**TUJUAN TUGAS**
Lanjutkan tulisan tentang reforma agraria di bawah ini, mulai sesudah kalimat terakhirnya.

**PETIKAN TEKS**
Let's share about Law...

28 Januari 2014

Reforma Agraria; Tanah Untuk Kesejahteraan Rakyat!


Judul buku      : Politik Hukum Agraria
Penulis            : Prof. Dr. Achmad Sodiki, S.H.
Penerbit          : Konstitusi Press
Terbitan          :  Cetakan Pertama, Desember  2012
Tebal              : xviii + 312 hlm


“Konsep kebijakan yang beroreintasi kerakyatan, mengedepankan keadilan, bersifat integratif, berkelanjutan dan lestari dalam pengelolaannya” 

Sebagai negara agraris, Indonesia belumlah mampu mensejahterakan petani yang menjadi tulang punggung sektor pertanian. Arti kemerdekaan yang hakiki, bebas dari penindasan, kemiskinan dan menjadi bangsa yang bermartabat di kancah internasional masih menjadi ‘mimpi’ para petani. Lahirnya Undang-Undang No. 5 Tahun  1960 tentang Pokok Agraria (UUPA)  membawa mainstream land reform yang mengarah pada perubahan struktur kepemilikan dan penguasaan tanah yang mencerminkan rasa keadilan bagi mayoritas rakyat Indonesia, terutama petani.  
Tatkala agenda land reform stagnan dan tidak memberikan kesejahteraan kemudian berganti dengan  program revolusi hijau, namun pada akhirnya petani masih terbelenggu dalam kemiskinan, sementara sumberdaya agraria, yakni tanah dan sumberdaya alam lainnya semakin menjadi milik lapisan orang orang kaya.


Hal mendasar yang memicu kemandekan konsep perubahan sebagaimana  termaktub dalam UUPA, tidak lain adalah faktor interest partai-partai politik, unifikasi hukum yang kemudian mengesampingkan unikum-unikum masyarakat adat, ` perubahan struktur politik ekonomi yang memarjinalkan kepentingan rakyat yang bercorak agraris. (halaman 133).
Dalam konteks filosofis, dijabarkan bahwa konsep-konsep kebijakan yang melatarbelakangi masalah dalam ketimpangan struktur dan sengketa penguasaan tanah serta pengelolaan sumberdaya alam lainnya telah menimbulkan berbagai persoalan agraria. Setiap konsep kebijakan merupakan jawaban yang dianggap paling tepat untuk menyelesaikan permasalahan yang sedang dihadapi, karena kebijakan merupakan pilihan dari beberapa pilihan yang ada, sesuai dengan pertimbangan dari anasir yang paling dominan sehingga dijatuhkannya pilihan kebijakan demikian (halaman 134).

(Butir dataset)
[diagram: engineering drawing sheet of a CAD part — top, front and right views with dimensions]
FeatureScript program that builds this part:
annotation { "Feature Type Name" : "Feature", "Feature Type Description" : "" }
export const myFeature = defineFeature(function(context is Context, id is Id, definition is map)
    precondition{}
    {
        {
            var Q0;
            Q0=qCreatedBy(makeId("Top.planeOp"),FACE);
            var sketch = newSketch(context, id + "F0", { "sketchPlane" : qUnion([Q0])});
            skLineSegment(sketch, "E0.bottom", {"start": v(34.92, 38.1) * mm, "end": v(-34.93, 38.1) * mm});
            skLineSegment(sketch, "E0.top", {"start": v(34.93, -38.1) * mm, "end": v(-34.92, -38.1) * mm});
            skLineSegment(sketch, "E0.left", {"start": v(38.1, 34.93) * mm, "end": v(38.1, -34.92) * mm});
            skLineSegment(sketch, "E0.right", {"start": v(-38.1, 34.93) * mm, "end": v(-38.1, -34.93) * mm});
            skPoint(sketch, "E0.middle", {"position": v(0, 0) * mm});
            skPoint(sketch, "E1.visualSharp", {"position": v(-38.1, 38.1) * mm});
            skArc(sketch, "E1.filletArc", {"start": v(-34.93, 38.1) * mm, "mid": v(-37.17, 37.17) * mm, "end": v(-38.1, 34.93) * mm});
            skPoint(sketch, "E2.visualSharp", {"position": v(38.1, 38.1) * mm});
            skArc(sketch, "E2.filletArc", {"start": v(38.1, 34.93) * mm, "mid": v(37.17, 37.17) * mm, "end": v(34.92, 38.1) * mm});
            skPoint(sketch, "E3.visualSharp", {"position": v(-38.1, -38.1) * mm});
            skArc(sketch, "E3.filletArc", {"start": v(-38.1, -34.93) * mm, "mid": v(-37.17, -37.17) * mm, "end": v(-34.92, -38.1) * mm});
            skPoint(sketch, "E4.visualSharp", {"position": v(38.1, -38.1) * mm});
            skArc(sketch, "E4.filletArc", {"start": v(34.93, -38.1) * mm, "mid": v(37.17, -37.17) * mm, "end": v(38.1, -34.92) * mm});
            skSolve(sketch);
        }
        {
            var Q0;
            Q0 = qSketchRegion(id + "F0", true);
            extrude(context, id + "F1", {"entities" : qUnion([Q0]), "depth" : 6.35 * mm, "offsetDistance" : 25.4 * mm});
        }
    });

**JAWABAN TERTULIS**
Lebih jauh lagi apabila dikaji dari konsep kebijakan di bidang agraria yang selalu tema aktual  pada tingkatan abstrak tetapi justru namun relitas yang terjadi adalah sebaliknya. Misalnya konsep hak menguasai negara yang konon diangkat dari khazanah hukum adat yaitu hak ulayat yang menggambarkan kehendak kuat untuk mewujudkan hukum agraria nasional yang berakar dari hukum asli Indonesia, sehingga secara filosofis mendapatkan tempat pembenarannya.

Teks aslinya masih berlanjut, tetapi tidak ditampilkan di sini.